I got a second hand la pavoni in pretty bad state a few months which I lost all hope of being able to restore. However with the listing of a friend I am now back on track and been using the working from home and quarantine extra time I have got on my hands to finish the job.

I had pretty much given up on the base but after a few baths of acid and a lot of elbow grease I am starting to think it may be useable. However now that the rust is all gone what is the best way to protect this so it doesn't come back?

I have also seen people mentioning powder coating but not sure that would work over the chrome?






























Sent from my SM-G950F using Tapatalk


----------



## AndyDClements (Aug 29, 2016)

To paint, whether powder or wet, you need to have a suitable layer of adhesion, and as you suspected Chrome plate is not suitable. You could have the chrome (and other layers) stripped back chemically, any electroplater that does chrome work can do that for you. I suspect that by the time you have the cost of stripping, applying suitable filler material (if you want to powder coat then it cannot be filler as used under wet paint, it will have to be metal) and finally have paint applied (OK, aerosol would be cheap but powder will not be), you may find you've reached the cost of a brand new part.


----------



## Bacms (Jul 25, 2019)

AndyDClements said:


> To paint, whether powder or wet, you need to have a suitable layer of adhesion, and as you suspected Chrome plate is not suitable. You could have the chrome (and other layers) stripped back chemically, any electroplater that does chrome work can do that for you. I suspect that by the time you have the cost of stripping, applying suitable filler material (if you want to powder coat then it cannot be filler as used under wet paint, it will have to be metal) and finally have paint applied (OK, aerosol would be cheap but powder will not be), you may find you've reached the cost of a brand new part.


 That was my suspicion and thank you for the clarification on the chrome plate not being suitable for painting. I will ask for a few quotes of services around me and see how much that would cost me but given the state of it I am tempted to either just spray paint the underside.
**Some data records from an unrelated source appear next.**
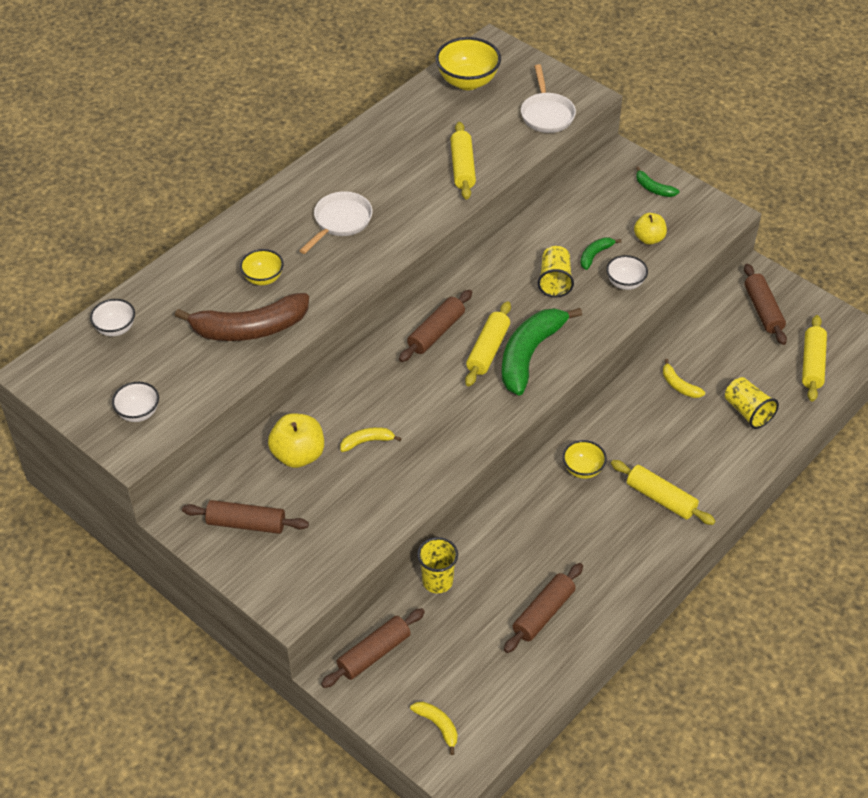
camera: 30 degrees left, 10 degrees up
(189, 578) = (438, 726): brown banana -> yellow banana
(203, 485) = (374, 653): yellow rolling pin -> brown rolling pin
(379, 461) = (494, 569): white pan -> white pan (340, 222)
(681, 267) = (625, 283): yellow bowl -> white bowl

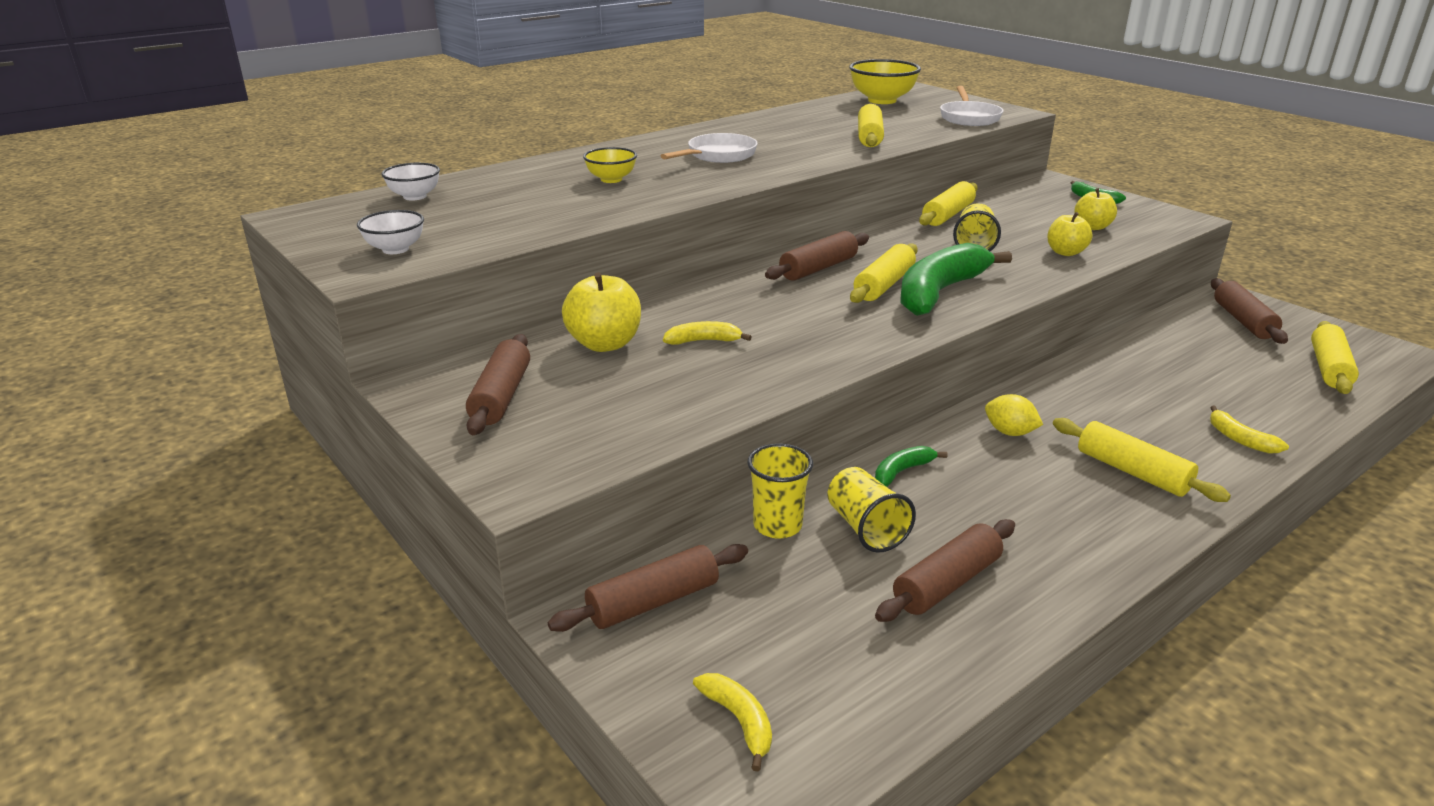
camera: 10 degrees right, 20 degrees down
(246, 523) = (501, 396): brown rolling pin -> brown rolling pin turned 75 degrees clockwise
(249, 328) = (577, 206): brown banana -> none
(533, 232) = (947, 215): none -> yellow rolling pin
(583, 469) = (1009, 432): yellow bowl -> yellow lemon
(595, 255) = (1025, 233): green banana -> green banana (902, 472)
(625, 283) = (1065, 252): white bowl -> yellow apple
(679, 385) = (1141, 370): yellow banana -> yellow banana (1240, 439)
(747, 411) = (1247, 401): yellow cup -> yellow cup (865, 528)

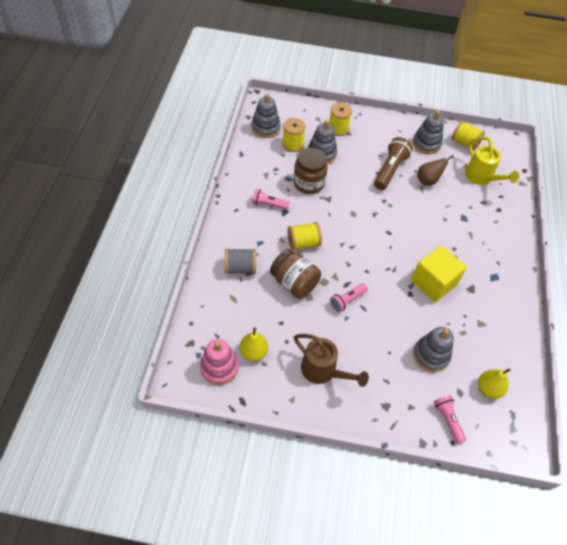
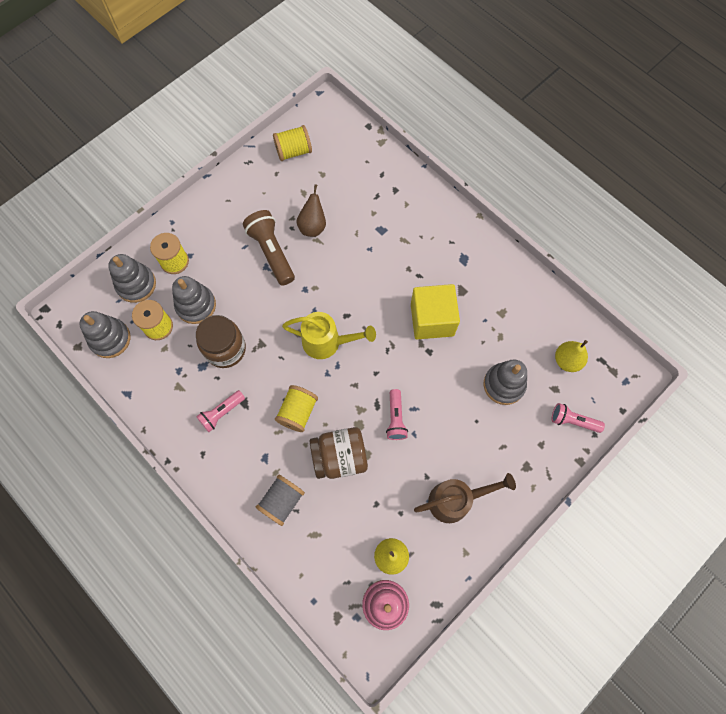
camera: 50 degrees left, 15 degrees up
(426, 144) = (266, 188): grey stacking toy -> grey stacking toy (136, 284)
(481, 177) = (347, 173): yellow watering can -> yellow watering can (327, 342)

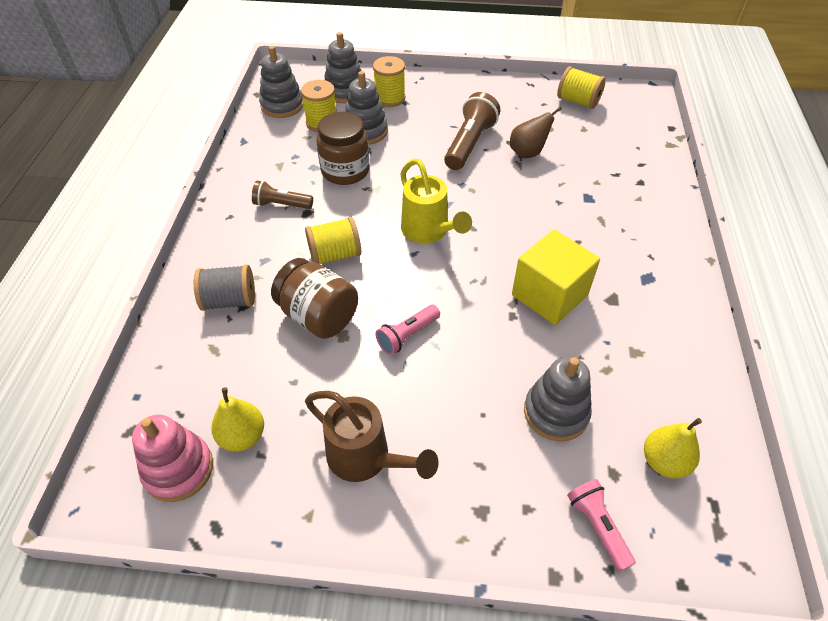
camera: 50 degrees right, 20 degrees down
(221, 413) = (281, 205): pink flashlight -> brown flashlight

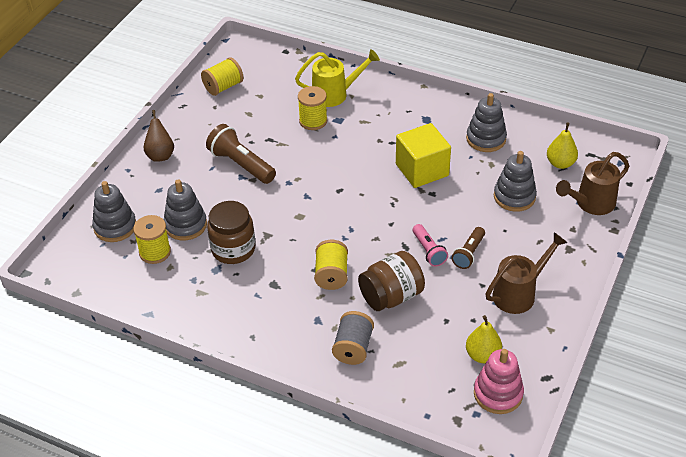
camera: 70 degrees left, 5 degrees down
(281, 205) = (255, 299): brown flashlight -> brown flashlight (469, 253)
(282, 105) = (109, 276): grey stacking toy -> grey stacking toy (486, 139)
(390, 98) = (146, 198): yellow spool -> yellow spool (313, 121)
(428, 231) = (331, 215): yellow watering can -> yellow watering can (335, 94)
(528, 153) = (271, 135): brown pear -> brown pear (160, 155)
(597, 526) = (591, 204): pink flashlight -> brown watering can

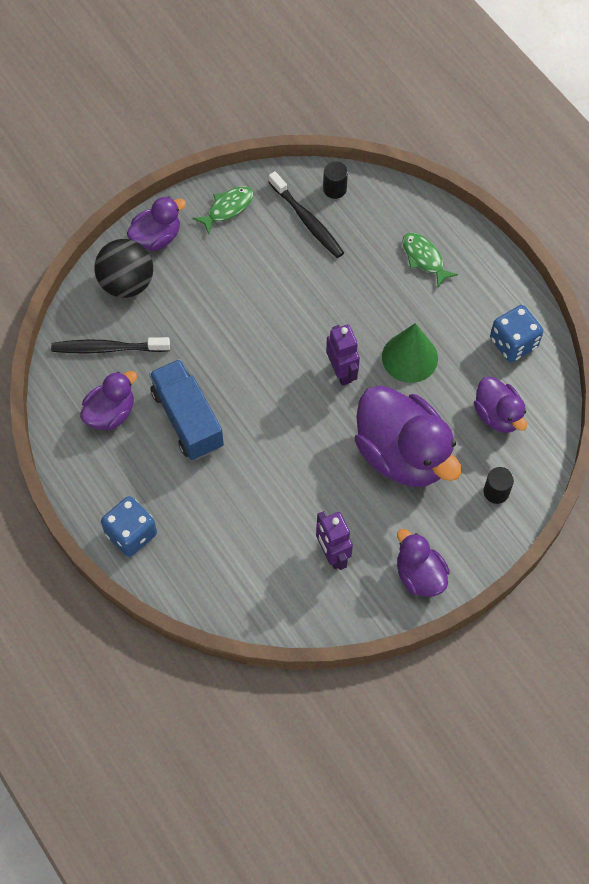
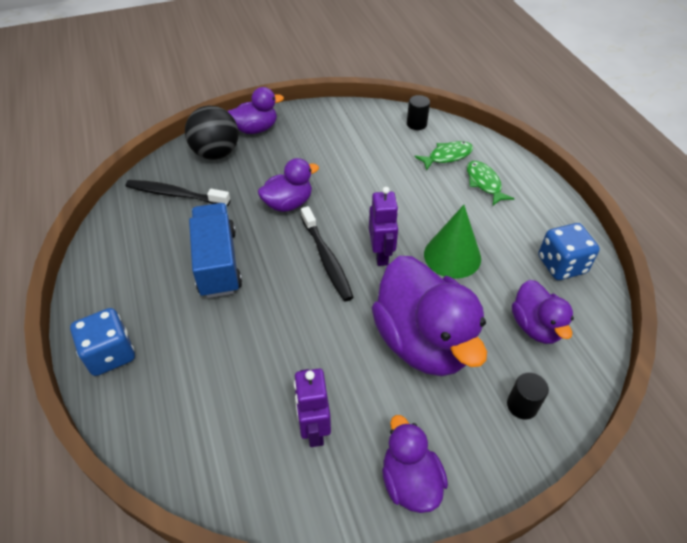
camera: 15 degrees right, 15 degrees down
(110, 413) = (150, 243): purple duck -> purple duck (288, 203)
(227, 208) = (322, 121): green fish -> green fish (447, 156)
(307, 220) = (386, 140): black toothbrush -> black toothbrush (326, 259)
Francesco suggests using a chrome paint but I have a feel it won't be very durable at all (http://www.francescoceccarelli.eu/La_Pavoni/Faidate/r_sottobase_ruggine_eng.htm) and still leave the top exposed. I may give that a try and then if it starts to rust badly I will then go the new base route. Give the pitting on this one I am not sure spending more money on it is very wise.


----------



## AndyDClements (Aug 29, 2016)

On his page, he seems only to be painting the inside of the base, as the visible chrome looks OK.

A chemical strip may not be too expensive, and if you go for aerosol, then you can use aerosol based (or epoxy-based) fillers as would be used on cars. I believe that the originals were wet panted, so don't think that you must go for powder coat , it is more robust but either will last a fair while.


----------



## Nopapercup (Nov 6, 2016)

Take it to an alloy wheel refurbishment place. I'm not sure about painting on chrome (they should be able to tell you) but I've had two previously painted bases powder coated and they charged me between £20-£30 each.


----------



## Bacms (Jul 25, 2019)

Nopapercup said:


> Take it to an alloy wheel refurbishment place. I'm not sure about painting on chrome (they should be able to tell you) but I've had two previously painted bases powder coated and they charged me between £20-£30 each.


There is a local one just a short walk from me which seem to do powder coating so will give them a call and see if this would something they could do

Sent from my SM-G950F using Tapatalk


----------